JOB
All lines from the one with "[116,296,179,311] Mapper. ->" to the end of the entries below must be written out exactly. Leave out any other line.

--- RECORD SET Enclosed Below ---

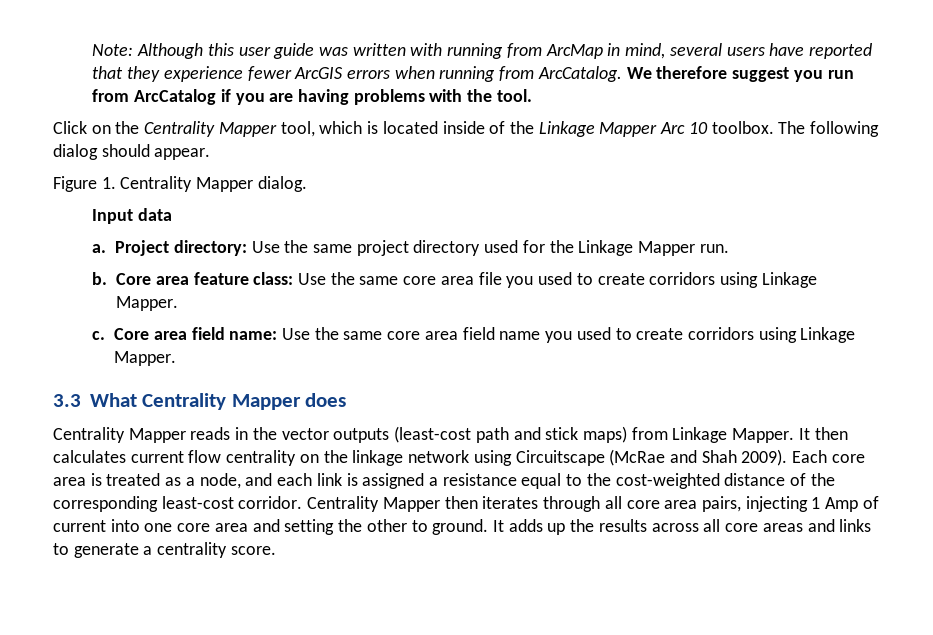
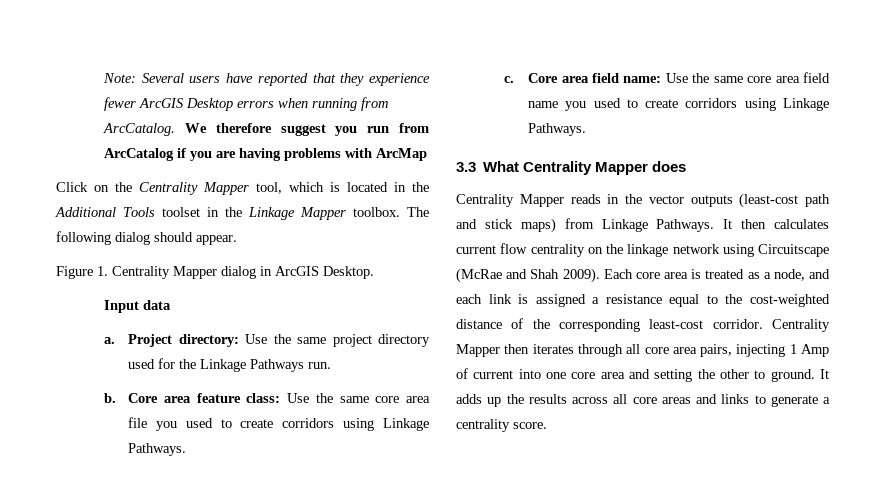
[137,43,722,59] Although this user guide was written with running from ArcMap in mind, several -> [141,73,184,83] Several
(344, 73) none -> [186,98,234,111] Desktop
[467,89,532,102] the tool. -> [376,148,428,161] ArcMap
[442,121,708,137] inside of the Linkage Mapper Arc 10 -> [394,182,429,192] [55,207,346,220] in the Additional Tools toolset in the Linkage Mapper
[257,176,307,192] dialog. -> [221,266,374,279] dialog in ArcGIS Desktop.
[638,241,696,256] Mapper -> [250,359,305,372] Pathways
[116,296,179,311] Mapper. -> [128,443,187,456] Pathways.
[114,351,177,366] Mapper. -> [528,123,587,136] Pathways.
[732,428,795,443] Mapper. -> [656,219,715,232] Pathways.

--- End of Enclosed RECORD SET ---

PROBLEM SOLUTION
[116,296,179,311] Mapper. -> [128,443,187,456] Pathways.
[114,351,177,366] Mapper. -> [528,123,587,136] Pathways.
[732,428,795,443] Mapper. -> [656,219,715,232] Pathways.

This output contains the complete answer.